__Supplied text__
The need to give students an international perspective is now set in the curriculum. Personal interaction with children in other countries can be a powerful experience that breaks down stereotypes. But restrictions on expense and time make visits difficult.

Luckily, the internet offers an easy way to go beyond trips to Europe and pen pal schemes. For teachers, it’s an opportunity to open pupils’ eyes to the world. Two years ago, my school joined an international web-based community. We now collaborate with other educational institutions all over the world. Rafi.ki (which means ‘friend’ in Swahili) works like Facebook - but was designed solely for teachers and students.

As a teacher of art and photography, I have always been interested in online learning, and I encourage students to share work over social networks. But I have concerns about these sites in the classroom because of safety and security issues - not to mention the distraction from work. When I heard the Raf.ki network gave teachers full control over what can be accessed, I started to get intrigued. I was also reassured by its remote monitoring system - which is run by trained facilitators.

I wanted to explore the site on my own before introducing it to students. In the end, I used it for nearly a year before bringing it into the classroom. This is not a criticism of the site. If anything, this shows how varied its uses are. I used Raf.ki as a resource for various cross-curricular projects. I also used it with other teachers and swapped ideas.

Seeds
The introduction of the New Secondary Curriculum in September 2008 seemed a natural time to introduce a ‘global dimension’ into our lessons. Our school, a specialist media comprehensive co-ed secondary school in Devon, has already received an ‘International School Award’ from the DCSF for our global curriculum. Raf.ki took that work into a wider context.

We hold an International Links week annually in the summer term. This is a celebration of international cultures with lots of events for the children. One day workshops are held within school departments - like ‘multi-cultural cooking’, ‘collaborative cultural art works’ and ‘geographical research’ projects.

__Work request 1__
Using the passage about the online school network, answer each of these:
(a) What does the name Rafi.ki mean in Swahili?
(b) For how long did the writer use the site before bringing it into the classroom?
(c) When is the school's International Links week held?

__Source records__
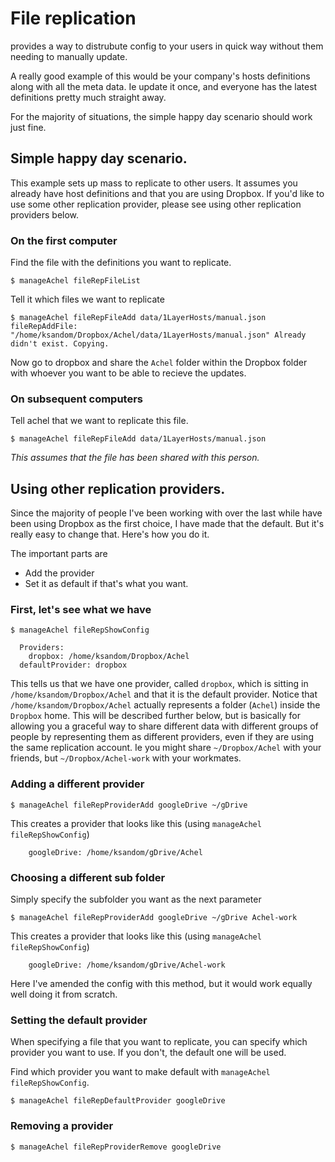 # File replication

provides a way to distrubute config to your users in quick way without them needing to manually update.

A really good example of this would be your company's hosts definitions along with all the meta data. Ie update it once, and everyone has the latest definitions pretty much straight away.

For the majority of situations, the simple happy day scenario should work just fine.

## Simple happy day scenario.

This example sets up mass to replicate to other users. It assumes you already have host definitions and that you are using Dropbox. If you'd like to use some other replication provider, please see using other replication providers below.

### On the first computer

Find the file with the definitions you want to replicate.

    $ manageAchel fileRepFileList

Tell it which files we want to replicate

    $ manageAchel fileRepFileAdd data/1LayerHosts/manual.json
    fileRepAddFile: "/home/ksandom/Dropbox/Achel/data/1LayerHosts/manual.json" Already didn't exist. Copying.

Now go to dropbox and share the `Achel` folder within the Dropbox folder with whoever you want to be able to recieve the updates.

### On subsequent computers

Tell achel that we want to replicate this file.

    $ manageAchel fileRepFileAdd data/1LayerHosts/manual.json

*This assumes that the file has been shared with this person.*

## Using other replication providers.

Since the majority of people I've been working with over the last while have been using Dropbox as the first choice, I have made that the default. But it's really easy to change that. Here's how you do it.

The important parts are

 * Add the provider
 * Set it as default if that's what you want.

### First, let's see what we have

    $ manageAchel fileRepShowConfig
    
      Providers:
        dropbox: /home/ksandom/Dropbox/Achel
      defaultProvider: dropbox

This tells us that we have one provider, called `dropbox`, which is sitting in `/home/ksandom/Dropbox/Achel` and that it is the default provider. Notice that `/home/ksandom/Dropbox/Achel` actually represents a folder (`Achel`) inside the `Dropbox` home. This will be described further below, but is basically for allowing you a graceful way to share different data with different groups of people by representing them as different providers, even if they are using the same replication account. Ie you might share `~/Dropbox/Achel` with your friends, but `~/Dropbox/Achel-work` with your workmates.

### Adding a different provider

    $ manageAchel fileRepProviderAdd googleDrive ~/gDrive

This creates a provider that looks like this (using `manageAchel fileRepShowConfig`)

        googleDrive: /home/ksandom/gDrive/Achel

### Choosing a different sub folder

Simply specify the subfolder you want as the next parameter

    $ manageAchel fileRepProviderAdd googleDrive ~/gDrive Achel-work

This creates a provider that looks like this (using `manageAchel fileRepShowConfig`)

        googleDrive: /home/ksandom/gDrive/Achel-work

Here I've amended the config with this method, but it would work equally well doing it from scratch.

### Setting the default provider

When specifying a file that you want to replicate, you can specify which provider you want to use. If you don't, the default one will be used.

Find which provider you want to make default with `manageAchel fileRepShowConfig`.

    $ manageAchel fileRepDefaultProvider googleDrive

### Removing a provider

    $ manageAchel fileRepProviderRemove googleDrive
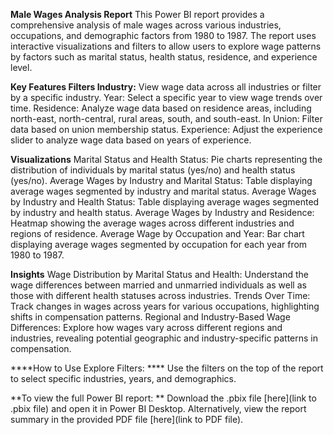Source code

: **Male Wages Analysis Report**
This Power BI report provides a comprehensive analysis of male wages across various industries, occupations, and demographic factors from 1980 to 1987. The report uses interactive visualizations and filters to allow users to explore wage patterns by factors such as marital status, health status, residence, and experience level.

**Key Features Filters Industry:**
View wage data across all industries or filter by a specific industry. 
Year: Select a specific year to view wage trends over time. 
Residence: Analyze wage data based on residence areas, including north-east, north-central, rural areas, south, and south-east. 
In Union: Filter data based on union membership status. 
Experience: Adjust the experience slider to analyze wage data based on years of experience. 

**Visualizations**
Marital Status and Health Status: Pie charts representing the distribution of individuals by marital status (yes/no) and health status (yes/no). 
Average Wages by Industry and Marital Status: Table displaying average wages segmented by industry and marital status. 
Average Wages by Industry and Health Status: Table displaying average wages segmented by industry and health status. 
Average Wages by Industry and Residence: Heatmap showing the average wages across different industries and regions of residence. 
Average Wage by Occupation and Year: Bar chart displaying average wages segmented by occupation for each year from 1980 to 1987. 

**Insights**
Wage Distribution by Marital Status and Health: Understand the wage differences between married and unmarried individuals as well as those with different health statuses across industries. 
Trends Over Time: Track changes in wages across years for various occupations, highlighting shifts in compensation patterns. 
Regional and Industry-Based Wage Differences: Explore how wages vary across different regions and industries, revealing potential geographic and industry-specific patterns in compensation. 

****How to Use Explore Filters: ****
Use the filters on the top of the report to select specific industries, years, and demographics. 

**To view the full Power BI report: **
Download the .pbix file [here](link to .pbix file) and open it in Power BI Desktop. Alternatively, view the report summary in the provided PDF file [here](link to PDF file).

__Work request 2__
From the entries, retype the lines between the line holding "### Setting the default provider" and the line holding "When specifying a", inclusive.

__Answer area 1__
(a) 'Friend'
(b) Nearly a year
(c) Annually in the summer term

__Answer area 2__
### Setting the default provider

When specifying a file that you want to replicate, you can specify which provider you want to use. If you don't, the default one will be used.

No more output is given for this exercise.